One challenge with these models is managing the risk of bias. In our case, we plan to use the Prediction model Risk of Bias Assessment Tool (PROBAST) to address this.5 PROBAST is a well-documented tool that has been previously utilized to identify any possible biases in participants, predictors, outcome, or analysis. Once any final tuning to the model has been made, the model is ready to make predictions.

What This Means for Pearl

With machine learning models, Pearl can forecast patient spending, identify those who are likely to become HCHN in the near future, and assist PCPs in making intelligent decisions about which patients may benefit most from their attention. This can contribute to solving the broader challenge of successfully intervening and improving patient outcomes — i.e., not just finding out who’s at risk, but figuring out how to help. Doing so will benefit both the PCP and the patient. With these models, Pearl can assist physicians in the clinical decision process and bring treatments to patients who need it most when they need it most. As a result, patient care may be significantly improved, as these models allow for earlier and more effective interventions.

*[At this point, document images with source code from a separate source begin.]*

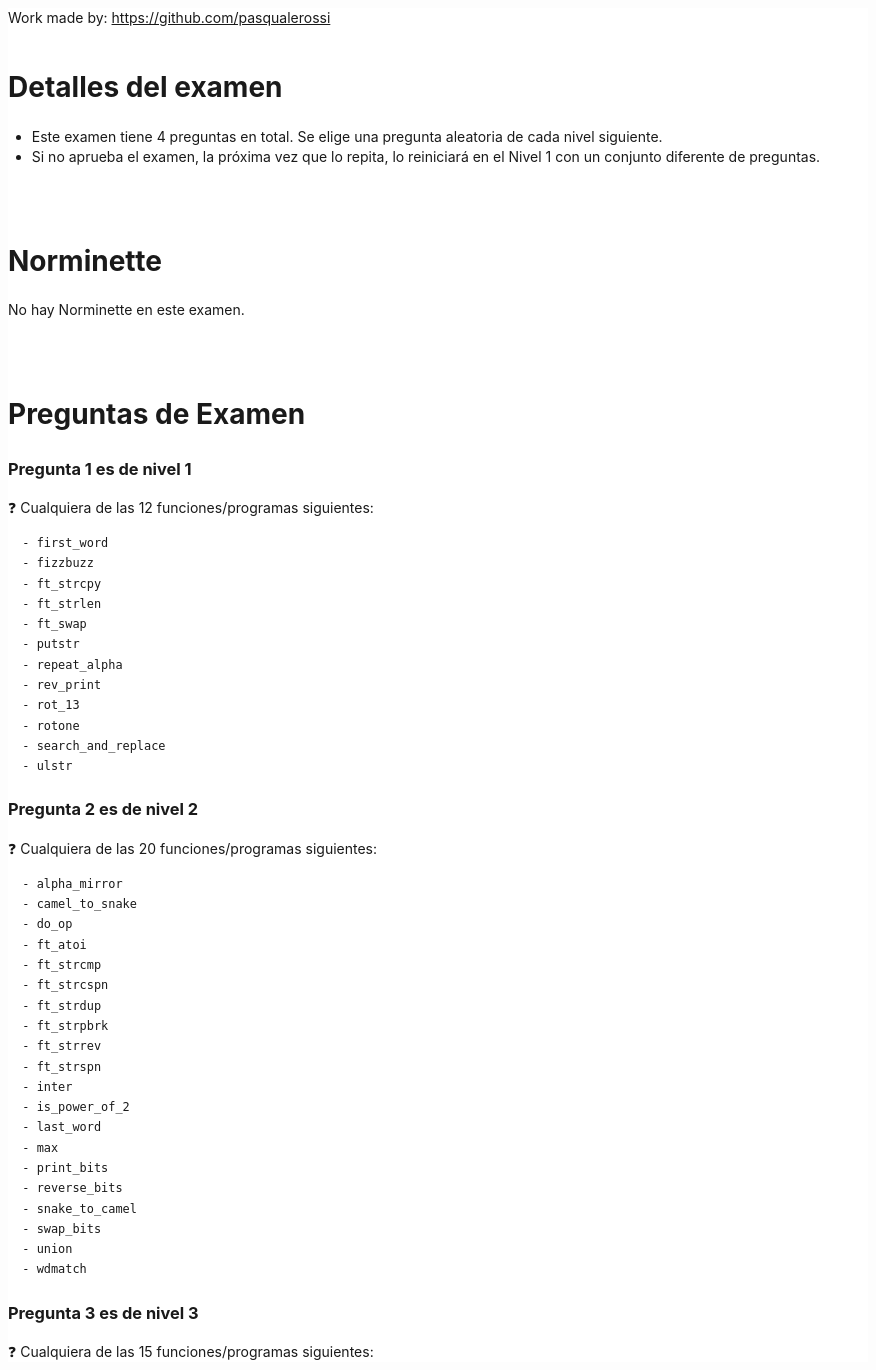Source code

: Work made by: https://github.com/pasqualerossi

# Detalles del examen

- Este examen tiene 4 preguntas en total. Se elige una pregunta aleatoria de cada nivel siguiente. 
- Si no aprueba el examen, la próxima vez que lo repita, lo reiniciará en el Nivel 1 con un conjunto diferente de preguntas.

<br>

# Norminette

No hay Norminette en este examen. 

<br>

# Preguntas de Examen

### Pregunta 1 es de nivel 1
:question: Cualquiera de las 12 funciones/programas siguientes:
```
  - first_word
  - fizzbuzz
  - ft_strcpy
  - ft_strlen
  - ft_swap
  - putstr
  - repeat_alpha
  - rev_print
  - rot_13
  - rotone
  - search_and_replace
  - ulstr
```
### Pregunta 2 es de nivel 2
:question: Cualquiera de las 20 funciones/programas siguientes:
```
  - alpha_mirror
  - camel_to_snake
  - do_op
  - ft_atoi
  - ft_strcmp
  - ft_strcspn
  - ft_strdup
  - ft_strpbrk
  - ft_strrev
  - ft_strspn
  - inter
  - is_power_of_2
  - last_word
  - max
  - print_bits
  - reverse_bits
  - snake_to_camel
  - swap_bits
  - union
  - wdmatch 
```
### Pregunta 3 es de nivel 3
:question: Cualquiera de las 15 funciones/programas siguientes:
```
```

Risk prediction models are incredibly useful tools that recognize the underlying patterns common to patients who will go on to become HCHN. At Pearl, these machine learning models allow us to look towards the future and target intervention on patients when it’s most impactful, improving outcomes and lowering spend.

Our Technology

Platform and services that empower providers to deliver better quality care at a lower cost
  1. Everything you need to know about risk prediction models. Express Analytics.” Express Analytics. September 2, 2022.
  2. Ursula de Ruijter MD, et al. “Prediction Models for Future High-Need High-Cost Healthcare Use: A Systematic Review.” Journal of General Internal Medicine, January 11, 2022.
  3. Chengliang Yang, et al. “Machine learning approaches for predicting high cost high need patient expenditures in health care.” BioMedical Engineering OnLine, November 20, 2018.
  4. Andrew W. Huang, et al. “Multivariable Prediction Models for Health Care Spending Using Machine Learning: A Protocol of a Systematic Review.” Diagnostic and Prognostic Research, March 24, 2022.
  5. Robert F. Wolff, et al. “PROBAST: A Tool to Assess the Risk of Bias and Applicability of Prediction Model Studies.” Annals of Internal Medicine, January 1, 2019.